→ **Exercise**
Go through the records below line by line, counting those that contain the word "Ортопедические"; answer with the count only.

→ **Data in this exercise**
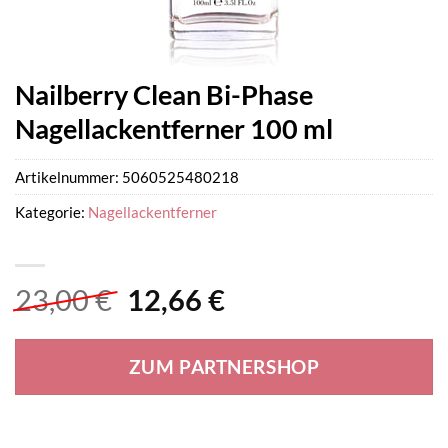
Nailberry Clean Bi-Phase
Nagellackentferner 100 ml
Artikelnummer:
5060525480218
Kategorie:
Nagellackentferner
Ursprünglicher
Aktueller
23,00
€
12,66
€
Preis
Preis
war:
ist:
ZUM PARTNERSHOP
23,00 €
12,66 €.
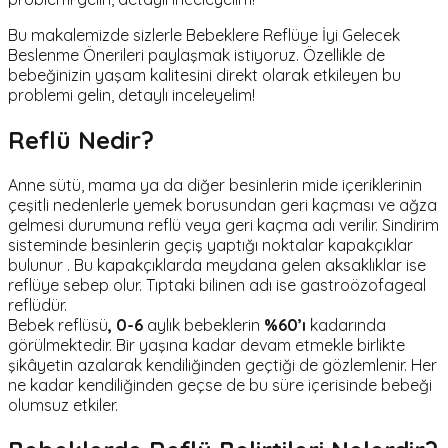
Bu makalemizde sizlerle Bebeklere Reflüye İyi Gelecek
Beslenme Önerileri paylaşmak istiyoruz. Özellikle de
bebeğinizin yaşam kalitesini direkt olarak etkileyen bu
problemi gelin, detaylı inceleyelim!
Reflü Nedir?
Anne sütü, mama ya da diğer besinlerin mide içeriklerinin
çeşitli nedenlerle yemek borusundan geri kaçması ve ağza
gelmesi durumuna reflü veya geri kaçma adı verilir. Sindirim
sisteminde besinlerin geçiş yaptığı noktalar kapakçıklar
bulunur . Bu kapakçıklarda meydana gelen aksaklıklar ise
reflüye sebep olur. Tıptaki bilinen adı ise gastroözofageal
reflüdür.
Bebek reflüsü
,
0-6
aylık bebeklerin
%60’ı
kadarında
görülmektedir. Bir yaşına kadar devam etmekle birlikte
şikâyetin azalarak kendiliğinden geçtiği de gözlemlenir. Her
ne kadar kendiliğinden geçse de bu süre içerisinde bebeği
olumsuz etkiler.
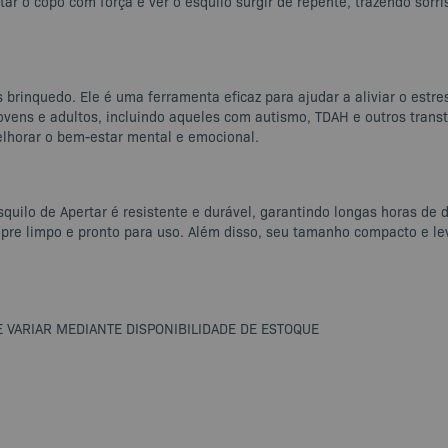
ar o copo com força e ver o esquilo surgir de repente, trazendo sor
 brinquedo. Ele é uma ferramenta eficaz para ajudar a aliviar o est
jovens e adultos, incluindo aqueles com autismo, TDAH e outros transt
elhorar o bem-estar mental e emocional.
quilo de Apertar é resistente e durável, garantindo longas horas de di
pre limpo e pronto para uso. Além disso, seu tamanho compacto e lev
ODE VARIAR MEDIANTE DISPONIBILIDADE DE ESTOQUE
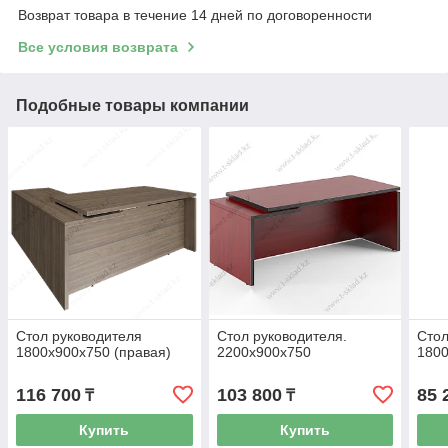
Возврат товара в течение 14 дней по договоренности
Все условия возврата
Подобные товары компании
Стол руководителя
Стол руководителя.
Стол
1800х900х750 (правая)
2200х900х750
1800
116 700
103 800
85 
₸
₸
Купить
Купить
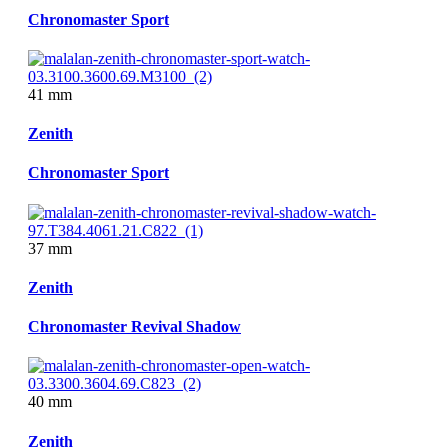
Chronomaster Sport
41 mm
Zenith
Chronomaster Sport
37 mm
Zenith
Chronomaster Revival Shadow
40 mm
Zenith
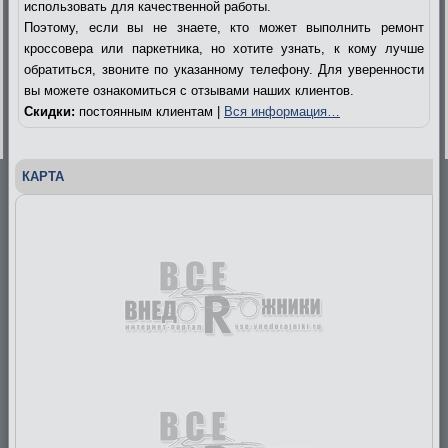
использовать для качественной работы.
Поэтому, если вы не знаете, кто может выполнить ремонт
кроссовера или паркетника, но хотите узнать, к кому лучше
обратиться, звоните по указанному телефону. Для уверенности
вы можете ознакомиться с отзывами наших клиентов.
Скидки:
постоянным клиентам |
Вся информация…
КАРТА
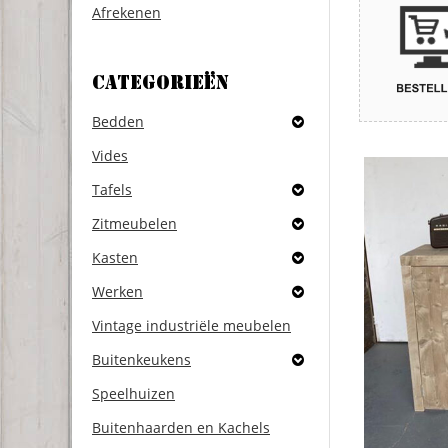
Afrekenen
Categorieën
Bedden
Vides
Tafels
Zitmeubelen
Kasten
Werken
Vintage industriële meubelen
Buitenkeukens
Speelhuizen
Buitenhaarden en Kachels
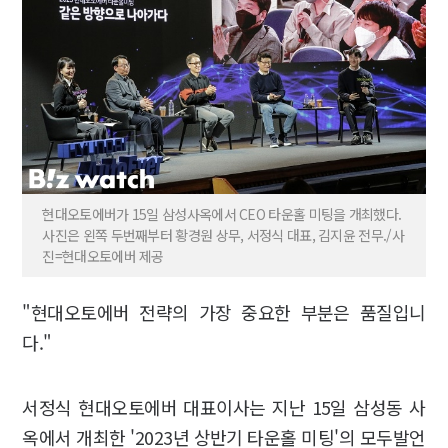
현대오토에버가 15일 삼성사옥에서 CEO 타운홀 미팅을 개최했다.
사진은 왼쪽 두번째부터 황경원 상무, 서정식 대표, 김지윤 전무./사
진=현대오토에버 제공
"현대오토에버 전략의 가장 중요한 부분은 품질입니
다."
서정식 현대오토에버 대표이사는 지난 15일 삼성동 사
옥에서 개최한 '2023년 상반기 타운홀 미팅'의 모두발언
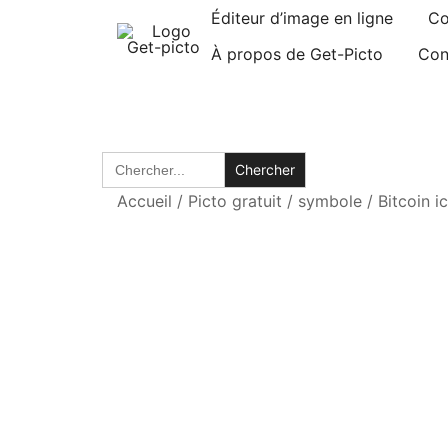
Skip
Éditeur d’image en ligne
Co
to
À propos de Get-Picto
Con
content
Picto gratuit pour tous vos projets créatifs
Get-picto
Search
for:
Accueil
/
Picto gratuit
/
symbole
/
Bitcoin i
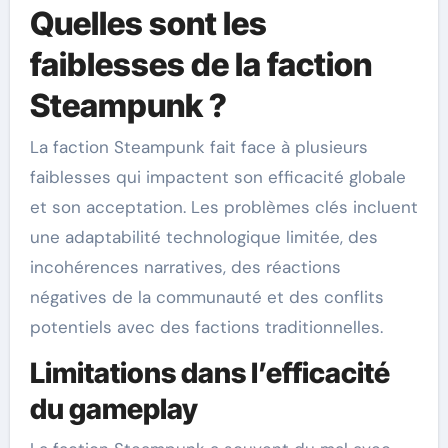
Quelles sont les
faiblesses de la faction
Steampunk ?
La faction Steampunk fait face à plusieurs
faiblesses qui impactent son efficacité globale
et son acceptation. Les problèmes clés incluent
une adaptabilité technologique limitée, des
incohérences narratives, des réactions
négatives de la communauté et des conflits
potentiels avec des factions traditionnelles.
Limitations dans l’efficacité
du gameplay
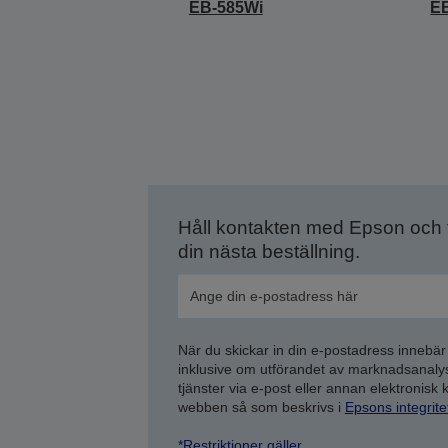
EB-585Wi
E
Håll kontakten med Epson och
din nästa beställning.
När du skickar in din e-postadress innebär
inklusive om utförandet av marknadsanal
tjänster via e-post eller annan elektronisk
webben så som beskrivs i
Epsons integrit
*Restriktioner gäller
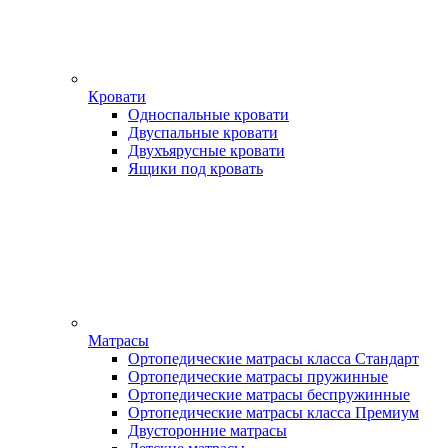
Кровати
Односпальные кровати
Двуспальные кровати
Двухъярусные кровати
Ящики под кровать
Матрасы
Ортопедические матрасы класса Стандарт
Ортопедические матрасы пружинные
Ортопедические матрасы беспружинные
Ортопедические матрасы класса Премиум
Двусторонние матрасы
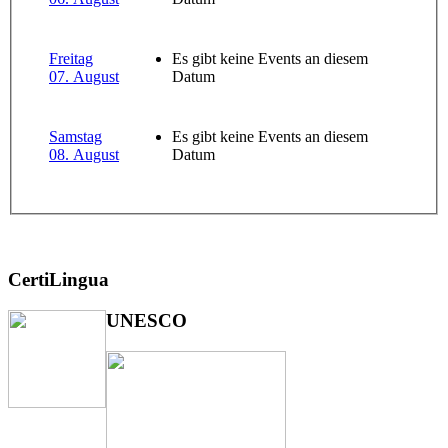
Freitag
Es gibt keine Events an diesem
07. August
Datum
Samstag
Es gibt keine Events an diesem
08. August
Datum
CertiLingua
UNESCO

→ **Task answer**
4